**Tarefas a fazer**
[1] Liste todos os artigos de lei ou de convenção citados no texto sobre greves de fome e indique o documento a que cada um pertence.
[2] Dê continuidade ao texto sobre greves de fome a partir da última frase apresentada.

**Trecho do texto**
* * * *

CARLOS EDUARDO LINS DA SILVA
da Sucursal de Brasília

Greves de fome têm sido usadas há séculos como forma de protesto e instrumento de desobediência civil. Mas, em alguns países, como os EUA, sem grande eficiência.
O suicídio é proibido pelas leis norte-americanas. Embora a sua ilegalidade seja inócua no caso de êxito do suicida, ela tem efeitos práticos em greves de fome.
Quando autoridades médicas constatam que o grevista corre risco de vida, a polícia pode prendê-lo e o forçar a se alimentar.
O governo dos EUA recomenda a todos os responsáveis por presídios no país que cheguem até o recurso da gastrostomia (procedimento cirúrgico de formação de fístula gástrica ÄcanalÄ para introduzir alimentos no estômago) para manter o grevista vivo.
É raro que se chegue a tal ponto, inclusive porque muitos médicos se recusam a agir assim.
Em outubro de 1975, a 29ª Assembléia Médica Mundial aprovou a Convenção de Tóquio, que no seu artigo 5º afirma: "Quando o prisioneiro recusa alimentação e é considerado, por médico, capaz de avaliação racional das consequências de sua recusa, ele não deve ser alimentado artificialmente".
No Brasil, o Código Penal não menciona o suicídio como crime. O artigo 122 proíbe o auxílio ou instigação ao suicídio, e o artigo 135 prevê penas para omissão de socorro. Mas deixar de alimentar uma pessoa em greve de fome dificilmente se encaixaria na definição de omissão de socorro.

* * * *

**Itens armazenados de uma coleção**
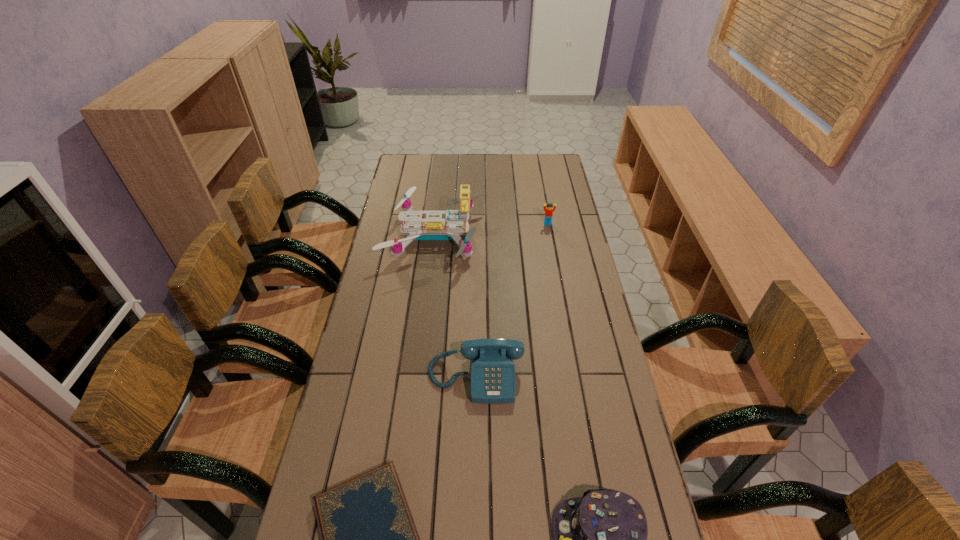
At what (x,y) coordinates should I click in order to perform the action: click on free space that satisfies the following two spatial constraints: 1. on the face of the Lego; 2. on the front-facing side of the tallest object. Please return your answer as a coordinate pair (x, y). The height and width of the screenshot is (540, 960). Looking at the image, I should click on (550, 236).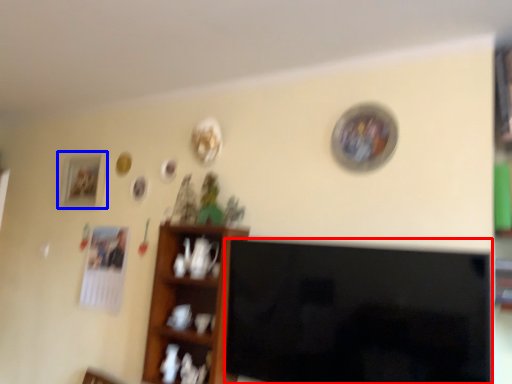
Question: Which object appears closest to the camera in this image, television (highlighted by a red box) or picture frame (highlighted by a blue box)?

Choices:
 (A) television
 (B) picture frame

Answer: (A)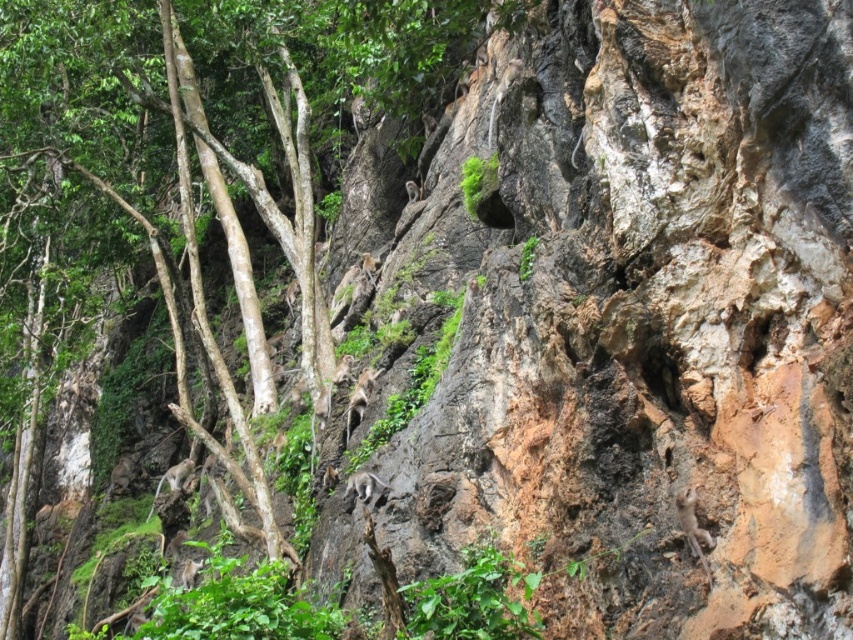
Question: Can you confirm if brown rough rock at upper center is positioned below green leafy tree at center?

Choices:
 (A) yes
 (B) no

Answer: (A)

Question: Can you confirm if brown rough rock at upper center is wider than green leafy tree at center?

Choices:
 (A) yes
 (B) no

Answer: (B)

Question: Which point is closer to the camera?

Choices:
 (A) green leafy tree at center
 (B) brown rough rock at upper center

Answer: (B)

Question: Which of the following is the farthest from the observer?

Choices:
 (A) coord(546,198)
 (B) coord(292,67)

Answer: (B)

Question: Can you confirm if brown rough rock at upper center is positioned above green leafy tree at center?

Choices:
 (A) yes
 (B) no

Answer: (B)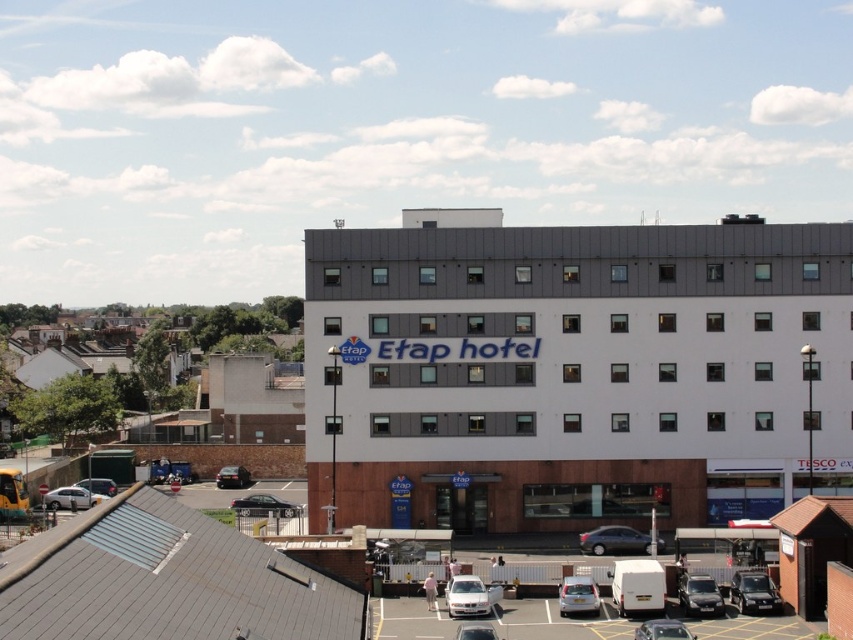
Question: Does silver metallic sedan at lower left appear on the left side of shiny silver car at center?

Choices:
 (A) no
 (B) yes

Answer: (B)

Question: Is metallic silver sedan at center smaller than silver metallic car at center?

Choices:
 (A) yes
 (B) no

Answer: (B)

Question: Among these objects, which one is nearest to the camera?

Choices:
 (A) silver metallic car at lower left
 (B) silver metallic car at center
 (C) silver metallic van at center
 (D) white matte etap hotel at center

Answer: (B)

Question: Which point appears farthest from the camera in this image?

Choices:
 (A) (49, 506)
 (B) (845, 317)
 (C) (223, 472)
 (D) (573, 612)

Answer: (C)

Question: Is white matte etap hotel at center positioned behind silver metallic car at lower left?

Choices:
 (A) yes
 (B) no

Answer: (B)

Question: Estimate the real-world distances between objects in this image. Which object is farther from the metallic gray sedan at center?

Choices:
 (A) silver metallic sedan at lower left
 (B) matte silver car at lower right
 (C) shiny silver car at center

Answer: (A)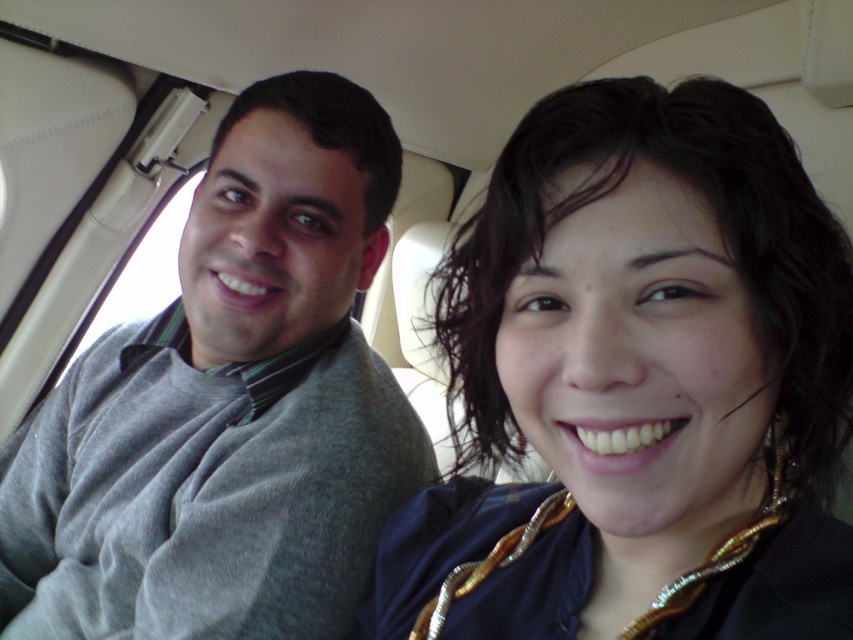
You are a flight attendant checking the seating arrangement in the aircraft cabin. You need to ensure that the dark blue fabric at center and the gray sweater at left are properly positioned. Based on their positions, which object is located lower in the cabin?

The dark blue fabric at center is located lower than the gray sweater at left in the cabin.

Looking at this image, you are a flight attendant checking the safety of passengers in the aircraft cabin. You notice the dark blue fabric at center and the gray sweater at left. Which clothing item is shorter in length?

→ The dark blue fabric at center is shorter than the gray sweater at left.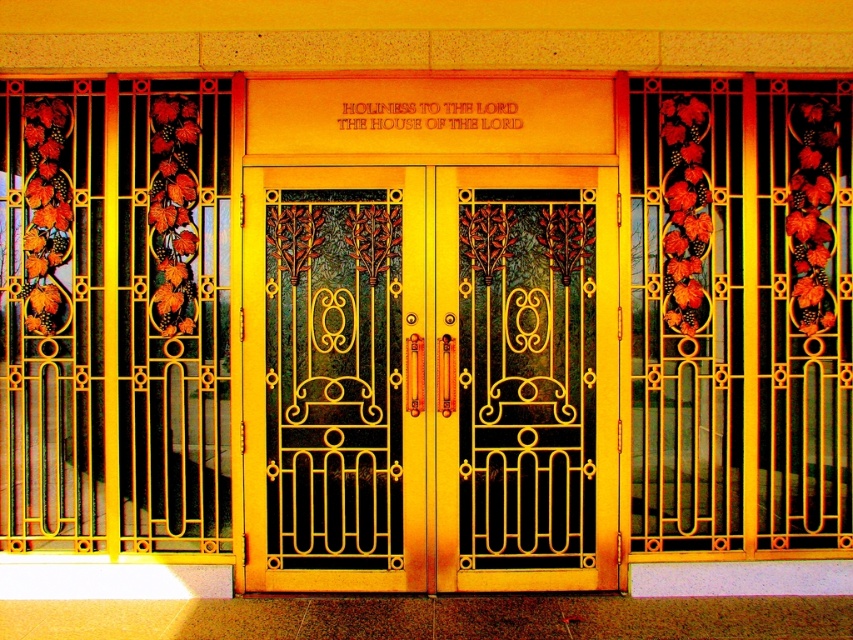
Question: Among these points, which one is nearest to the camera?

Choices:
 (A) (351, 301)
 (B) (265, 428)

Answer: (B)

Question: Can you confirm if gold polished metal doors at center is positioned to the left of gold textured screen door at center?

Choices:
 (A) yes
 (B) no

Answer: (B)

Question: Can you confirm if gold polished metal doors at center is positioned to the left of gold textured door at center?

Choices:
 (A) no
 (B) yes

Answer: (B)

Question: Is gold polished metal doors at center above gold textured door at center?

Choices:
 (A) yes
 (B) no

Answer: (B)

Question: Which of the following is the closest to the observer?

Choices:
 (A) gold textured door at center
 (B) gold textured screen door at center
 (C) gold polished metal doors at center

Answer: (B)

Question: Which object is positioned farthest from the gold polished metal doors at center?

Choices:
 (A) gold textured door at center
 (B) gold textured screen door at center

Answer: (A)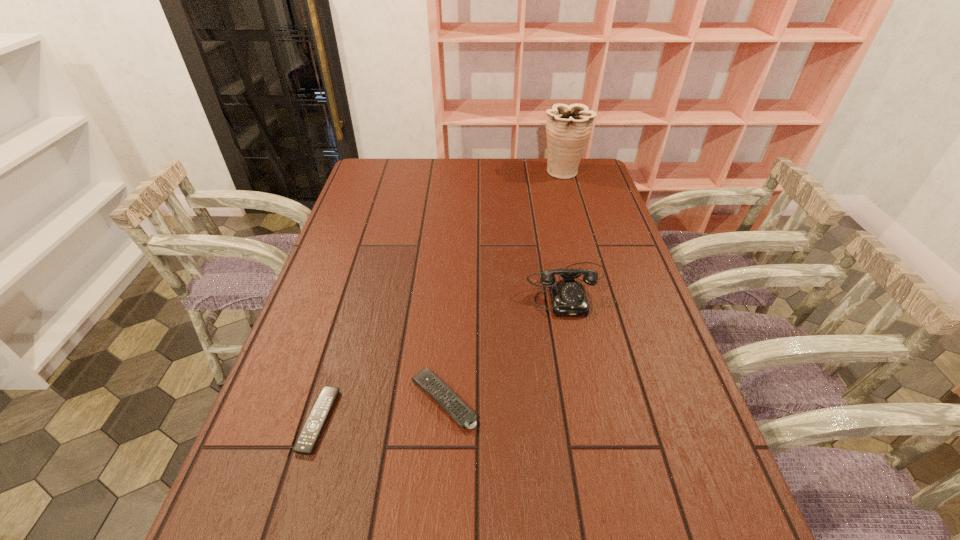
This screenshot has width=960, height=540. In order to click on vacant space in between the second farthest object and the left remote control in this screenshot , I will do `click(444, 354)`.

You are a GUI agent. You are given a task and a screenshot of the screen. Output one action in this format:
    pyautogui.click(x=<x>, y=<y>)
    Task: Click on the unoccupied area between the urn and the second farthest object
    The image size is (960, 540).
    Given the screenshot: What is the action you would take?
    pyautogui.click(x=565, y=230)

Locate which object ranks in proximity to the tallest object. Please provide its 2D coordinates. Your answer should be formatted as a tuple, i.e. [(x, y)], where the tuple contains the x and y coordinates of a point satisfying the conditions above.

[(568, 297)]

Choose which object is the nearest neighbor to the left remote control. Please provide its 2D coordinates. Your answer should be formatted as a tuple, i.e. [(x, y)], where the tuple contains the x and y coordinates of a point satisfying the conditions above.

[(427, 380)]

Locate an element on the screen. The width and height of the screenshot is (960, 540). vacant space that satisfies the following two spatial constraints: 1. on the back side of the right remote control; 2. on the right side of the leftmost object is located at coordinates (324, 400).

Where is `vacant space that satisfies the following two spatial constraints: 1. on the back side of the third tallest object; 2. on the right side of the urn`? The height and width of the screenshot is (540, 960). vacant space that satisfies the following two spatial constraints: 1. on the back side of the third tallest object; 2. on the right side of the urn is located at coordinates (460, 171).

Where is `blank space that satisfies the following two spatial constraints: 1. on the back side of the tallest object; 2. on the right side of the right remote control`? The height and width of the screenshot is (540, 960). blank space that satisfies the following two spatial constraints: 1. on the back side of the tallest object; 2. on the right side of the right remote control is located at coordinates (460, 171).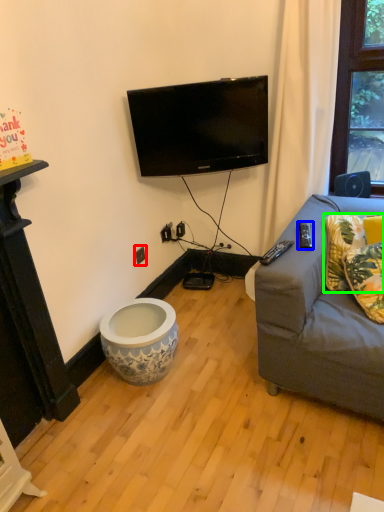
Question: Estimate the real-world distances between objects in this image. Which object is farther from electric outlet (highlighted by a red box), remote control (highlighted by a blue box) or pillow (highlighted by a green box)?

* * * *

**Respostas por tarefa**
[1]
- Artigo 5º da Convenção de Tóquio
- Artigo 122 do Código Penal brasileiro
- Artigo 135 do Código Penal brasileiro

[2]
Não é só por razões legais que greves de fome não funcionam muito nos EUA. A cultura nacional não valoriza martírio auto-infligido. Muitos consideram a greve de fome uma forma de coação, um tipo de "terrorismo moral".
Mesmo assim, o recurso à greve de fome tem sido utilizado com frequência no país. É raro, no entanto, que essas greves se estendam por mais de duas semanas.
A greve de fome se popularizou como método de pressão política no século 20, primeiro no Reino Unido, onde diversas líderes feministas a utilizaram para luta pelo direito de voto para as mulheres.
Depois, Mohandas Gandhi (1869-1948), na Índia, se valeu de longos períodos de greve de fome (o maior deles em 1932) para protestar contra o domínio britânico.
Durante a Guerra do Vietnã, a greve de fome foi usada por opositores da presença militar norte-americana no sudeste da Ásia.
Os casos recentes mais dramáticos de greve de fome ocorreram na Irlanda do Norte e na Turquia.
Em 1981, dez líderes do IRA (Exército Revolucionário Irlandês) morreram após terem se recusado a receber alimentos de 45 a 61 dias. Entre eles, estava Bobby Sands, eleito para o parlamento britânico 26 dias antes de morrer.
A principal reivindicação de Sands e seus colegas era que fossem considerados prisioneiros políticos pelo governo britânico.
A então primeira-ministra Margaret Thatcher não cedeu à pressão internacional para que atendesse às exigências do IRA.
Ela argumentava que não desejava "encorajar a chantagem e o apoio ao terrorismo". Os prisioneiros que substituíram os mortos na greve encerraram-na em setembro, seis meses após seu início.
Em 1996, 12 integrantes do Partido dos Trabalhadores do Curdistão morreram após período de 51 a 67 dias de greve de fome.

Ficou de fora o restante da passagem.